Concurrency and Throttling Configurations for WCF Services

Control the Number of Concurrent Requests to Each Service

RELATED: " Load Balancing and Scaling Your WCF Services" and " Proxies and Exception Handling"

In my last column I explained instancing modes for WCF services in "WCF Service Instancing," which control the lifetime of each individual service instance allocated to a request thread. Although PerSession instancing is the default, PerCall instancing is the preferred setting for server deployment that must support a large number of client requests. This month I ll discuss other settings that also influence overall throughput to your WCF Web services.


Scalability and Throughput Features

Scalability and throughput requirements of services hosted on a client machine, versus those deployed to server environments, are not equal. Services hosted in-process are initialized and invoked on demand; those hosted on client machines at best may be consumed by multiple client threads. Services deployed to server machines either Web servers exposed to the Internet or servers behind the firewall that satisfy intranet clients can expect to serve a significantly higher number of concurrent requests. The number of requests may be predictable if the number of clients is controlled, or may increase in exponential proportions due to a much wider client-base with potential for continued growth.


Ideally, your services will always be ready to process incoming requests and juggle the expected load, while not maxing out host machine resources and crippling the system. WCF features that support this need include instancing mode, concurrency mode, and throttling behaviors. As I discussed in WCF Service Instancing , instancing mode controls the lifetime of each service instance, letting you allocate an instance per call, per session, or a single instance for all clients. Concurrency mode controls how and if each individual service instance allows concurrent calls, which can affect throughput. Throttling behaviors allow you to control the request load to each service, restricting the number of concurrent calls, the number of sessions allocated, and the number of service instances.


Concurrency Mode

Concurrency issues arise when multiple threads attempt to access the same resources at run time. When requests arrive to a service, the service model dispatches the message on a thread from the thread pool. Certainly, if multiple clients call the same service, multiple concurrent request threads can arrive for a service. The particular service object handling each request is based on the instancing mode for the service. For PerCall services, a new service object is granted for each request. For PerSession services, the same service object receives requests from the same client (or, proxy). For Single instancing mode, all client requests are sent to the same singleton service object. Based on this alone, PerSession services are at risk of concurrent access when the client is multithreaded, and Single services are perpetually at risk.

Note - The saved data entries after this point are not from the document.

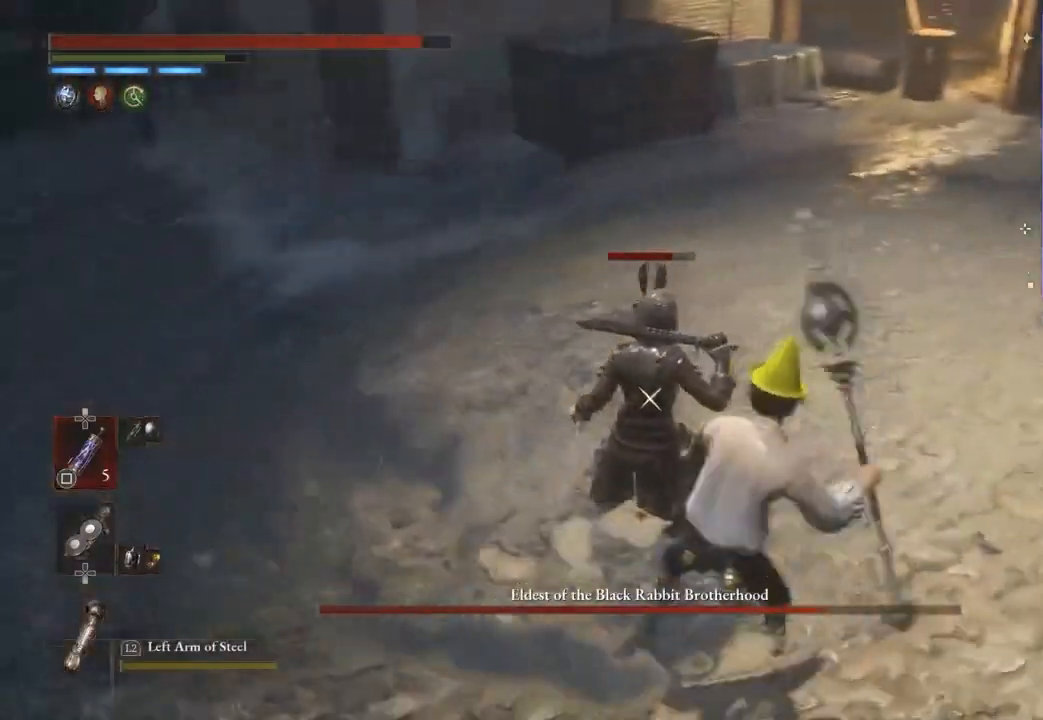
{"buttons": [], "left_stick": "center", "right_stick": "center", "events": [[367, "left_stick", "center"]]}
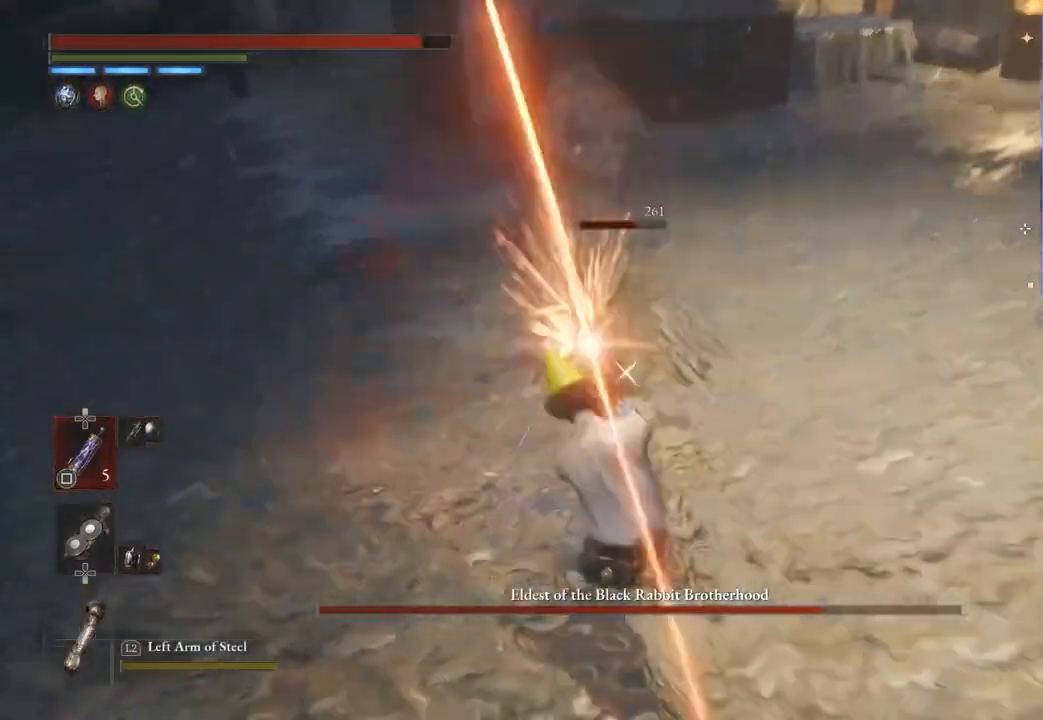
{"buttons": ["R3"], "left_stick": "center", "right_stick": "right", "events": [[300, "right_stick", "right"], [500, "R3", "down"]]}
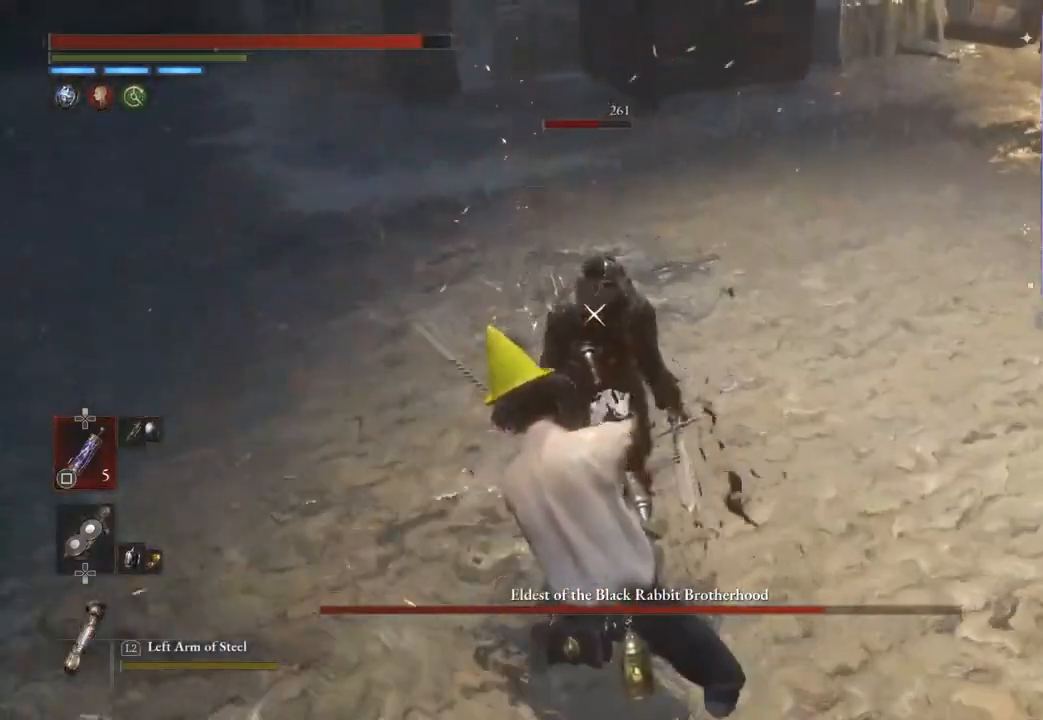
{"buttons": [], "left_stick": "center", "right_stick": "right", "events": [[133, "R3", "up"]]}
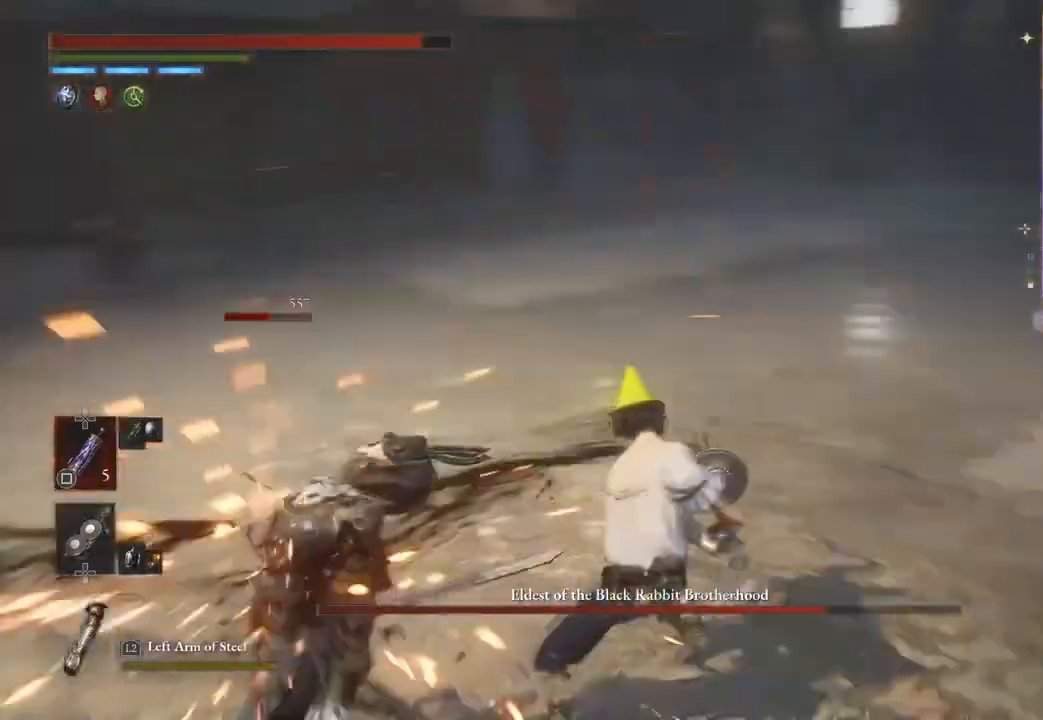
{"buttons": [], "left_stick": "center", "right_stick": "center", "events": [[133, "right_stick", "center"], [300, "R3", "down"], [400, "R3", "up"]]}
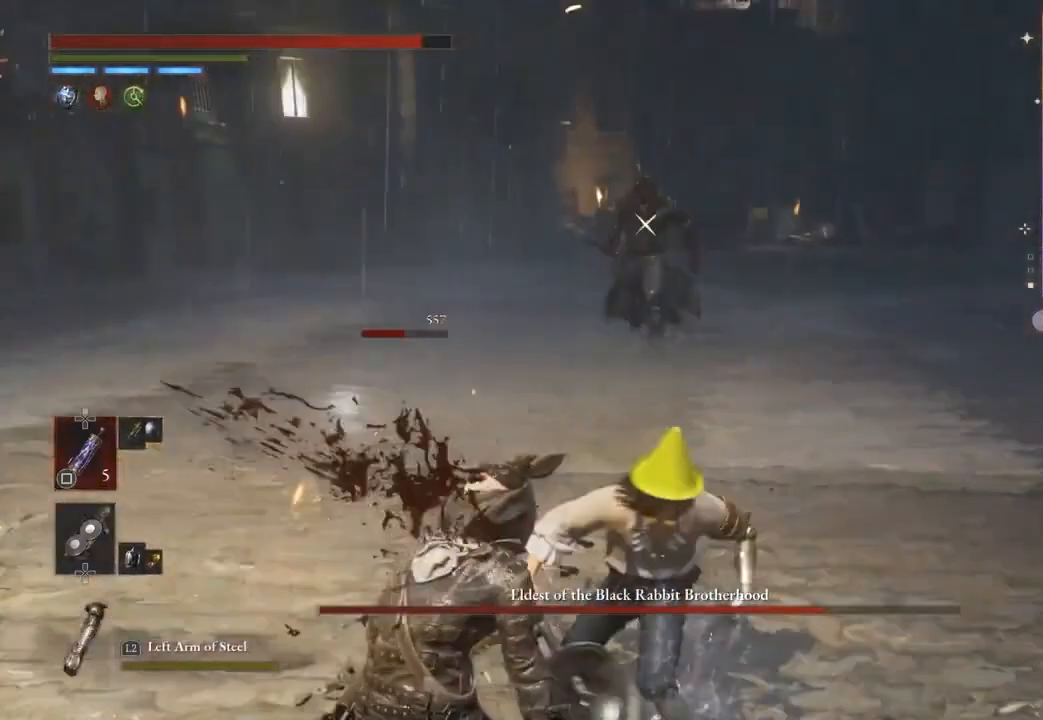
{"buttons": [], "left_stick": "center", "right_stick": "center", "events": []}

The concurrency setting for a service is controlled by the ConcurrencyMode property of the ServiceBehaviorAttribute. By default, only one request thread is granted access to any service object, regardless of the instancing mode; this is because the default setting for ConcurrencyMode is Single, as shown here:



public class MessagingService : IMessagingService


This property can be set to any of the following ConcurrencyMode enumeration values:

  • Single. A single request thread has access to the service object at a given time.
  • Reentrant. A single request thread has access to the service object, but the thread can exit the service to call another service (or client callback) and reenter without deadlock.
  • Multiple. Multiple request threads have access to the service object and shared resources must be manually protected from concurrent access.


The following sections briefly describe each mode, and discuss their relevance to Web service deployments.


Single Concurrency Mode

By default, services are configured for Single concurrency mode. This means that a lock is acquired for the service object while a request is being processed by that object. Other calls to the same object are queued in order of receipt at the service subject to the client s send timeout or the service s session timeout, if applicable. When the request that owns the lock has completed, and thus released the lock, the next request in the queue can acquire the lock and begin processing. This configuration reduces the potential throughput at the service, when sessions or singletons are involved, but it also yields the least risk for concurrency issues.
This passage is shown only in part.